Another world exclusive: dynamic full LED headlamps
The CLS was the first passenger car in the world to offer optional dynamic full LED High Performance headlamps, which combine the exciting colour elements of LED technology – similar to those of daytime driving lights – with the performance, functionality and energy efficiency of today's bi-xenon generation. Some 95 percent of all customers have opted for these lights in the CLS Coupé. Of course, as the world's second car to feature this optional extra, the CLS Shooting Brake also offers the new light system. For the first time ever, it provides the Intelligent Light System already proven in Mercedes models fitted with bi-xenon headlamps in combination with LED technology. The headlamps, with their 71 LED lamps in total, look exciting; and they serve to underline the unmistakable appearance of the CLS. The light specialists from Mercedes-Benz have for the first time been able to use LED technology in the innovative Adaptive Highbeam Assist, resulting in an entirely new quality of illumination when driving at night.
In contrast to the first vehicles equipped with LED headlamps, no compromises are now necessary with respect to the functionality and performance of the lighting technology.

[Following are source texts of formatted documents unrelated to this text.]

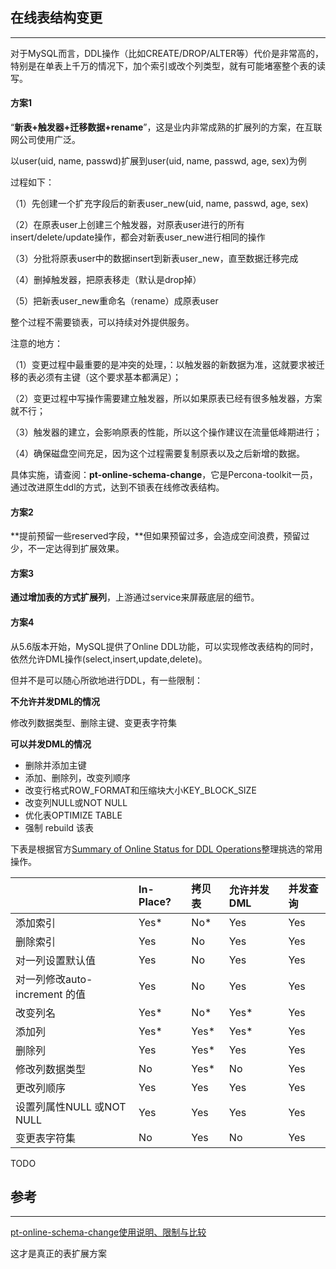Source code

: ## 在线表结构变更

---

对于MySQL而言，DDL操作（比如CREATE/DROP/ALTER等）代价是非常高的，特别是在单表上千万的情况下，加个索引或改个列类型，就有可能堵塞整个表的读写。

#### 方案1

“**新表+触发器+迁移数据+rename**”，这是业内非常成熟的扩展列的方案，在互联网公司使用广泛。

以user\(uid, name, passwd\)扩展到user\(uid, name, passwd, age, sex\)为例

过程如下：

（1）先创建一个扩充字段后的新表user\_new\(uid, name, passwd, age, sex\)

（2）在原表user上创建三个触发器，对原表user进行的所有insert/delete/update操作，都会对新表user\_new进行相同的操作

（3）分批将原表user中的数据insert到新表user\_new，直至数据迁移完成

（4）删掉触发器，把原表移走（默认是drop掉）

（5）把新表user\_new重命名（rename）成原表user

整个过程不需要锁表，可以持续对外提供服务。

注意的地方：

（1）变更过程中最重要的是冲突的处理，：以触发器的新数据为准，这就要求被迁移的表必须有主键（这个要求基本都满足）；

（2）变更过程中写操作需要建立触发器，所以如果原表已经有很多触发器，方案就不行；

（3）触发器的建立，会影响原表的性能，所以这个操作建议在流量低峰期进行；

（4）确保磁盘空间充足，因为这个过程需要复制原表以及之后新增的数据。

具体实施，请查阅：**pt-online-schema-change**，它是Percona-toolkit一员，通过改进原生ddl的方式，达到不锁表在线修改表结构。

#### 方案2

**提前预留一些reserved字段，**但如果预留过多，会造成空间浪费，预留过少，不一定达得到扩展效果。

#### 方案3

**通过增加表的方式扩展列**，上游通过service来屏蔽底层的细节。

#### **方案4**

从5.6版本开始，MySQL提供了Online DDL功能，可以实现修改表结构的同时，依然允许DML操作\(select,insert,update,delete\)。

但并不是可以随心所欲地进行DDL，有一些限制：

**不允许并发DML的情况**

修改列数据类型、删除主键、变更表字符集

**可以并发DML的情况**

* 删除并添加主键
* 添加、删除列，改变列顺序
* 改变行格式ROW\_FORMAT和压缩块大小KEY\_BLOCK\_SIZE
* 改变列NULL或NOT NULL
* 优化表OPTIMIZE TABLE
* 强制 rebuild 该表

下表是根据官方[Summary of Online Status for DDL Operations](https://dev.mysql.com/doc/refman/5.6/en/innodb-create-index-overview.html)整理挑选的常用操作。

|  | In-Place? | 拷贝表 | 允许并发DML | 并发查询 |
| :--- | :--- | :--- | :--- | :--- |
| 添加索引 | Yes\* | No\* | Yes | Yes |
| 删除索引 | Yes | No | Yes | Yes |
| 对一列设置默认值 | Yes | No | Yes | Yes |
| 对一列修改auto-increment 的值 | Yes | No | Yes | Yes |
| 改变列名 | Yes\* | No\* | Yes\* | Yes |
| 添加列 | Yes\* | Yes\* | Yes\* | Yes |
| 删除列 | Yes | Yes\* | Yes | Yes |
| 修改列数据类型 | No | Yes\* | No | Yes |
| 更改列顺序 | Yes | Yes | Yes | Yes |
| 设置列属性NULL 或NOT NULL | Yes | Yes | Yes | Yes |
| 变更表字符集 | No | Yes | No | Yes |

  
TODO

## 参考

---

[pt-online-schema-change使用说明、限制与比较](http://seanlook.com/2016/05/27/mysql-pt-online-schema-change/)

这才是真正的表扩展方案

There are further arguments for LED-based lighting technology: the average operating life of an LED is around 10,000 hours, around five times longer than that of a xenon light; moreover, LED headlamps most closely approximate to the colour of daylight. This means that LED light is in keeping with the normal human perception patterns and that the driver experiences significantly more brightness on the road at night. Studies have shown that the closer the colour of artificial light comes to daylight, the less the strain on the eyes. With a colour temperature of 5500 kelvin, LED light is closer to daylight (6500 K) than xenon light (4200 K).

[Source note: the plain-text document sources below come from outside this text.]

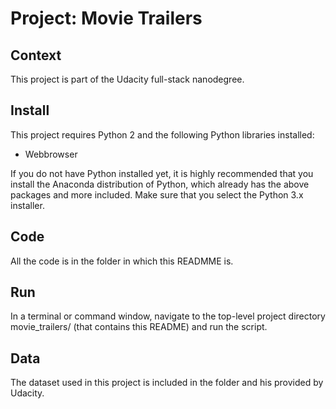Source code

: # Project: Movie Trailers

## Context 
This project is part of the Udacity full-stack nanodegree.

## Install
This project requires Python 2 and the following Python libraries installed:

- Webbrowser

If you do not have Python installed yet, it is highly recommended that you install the Anaconda distribution of Python, which already has the above packages and more included. Make sure that you select the Python 3.x installer.

## Code
All the code is in the folder in which this READMME is.

## Run
In a terminal or command window, navigate to the top-level project directory movie_trailers/ (that contains this README) and run the script.


## Data
The dataset used in this project is included in the folder and his provided by Udacity.
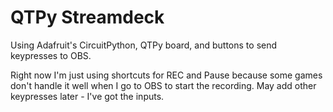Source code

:# QTPy Streamdeck

Using Adafruit's CircuitPython, QTPy board, and buttons to send keypresses to OBS.

Right now I'm just using shortcuts for REC and Pause because some games don't handle it well when I go to OBS to start the recording. May add other keypresses later - I've got the inputs.
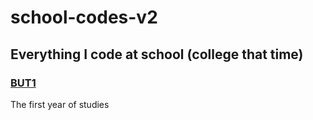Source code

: # school-codes-v2
## Everything I code at school (college that time)


### [BUT1](./BUT1)
The first year of studies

More than a dozen driving assistance systems help to prevent traffic accidents and reduce the severity of an accident. Active Blind Spot Assist and Active Lane Keeping Assist are available as part of the Driving Assistance package Plus, in combination with DISTRONIC PLUS, BAS PLUS and the PRE‑SAFE® Brake. Both assistance systems are not only able to detect an unintentional lane change or vehicles in the blind spot, but can also correct the direction of travel by gentle brake intervention if the driver ignores the visual or audible danger warnings.
It's all in a name: the origins of the name "Shooting Break"
Break, or the homonym Brake, was the name once given to carriages used to "break" in wild horses and also to restrict (or "brake") their urge to move, so that they could be put to use as work horses. Since the carts could easily be broken as part of this process, people tended not to use ones which they may have urgently needed for other purposes. Where necessary, "Brakes" were often fitted out with variable bodies, which were only really used to carry along anything that may have been necessary for the hunt, for example. Any such vehicle which was used when going out shooting was called a Shooting Brake or Shooting Break. Motorised Shooting Brakes were popular in England in the 60s and 70s – exclusive two-door sports cars, which combined the luxury and style of a coupé with a larger load compartment and large tailgate.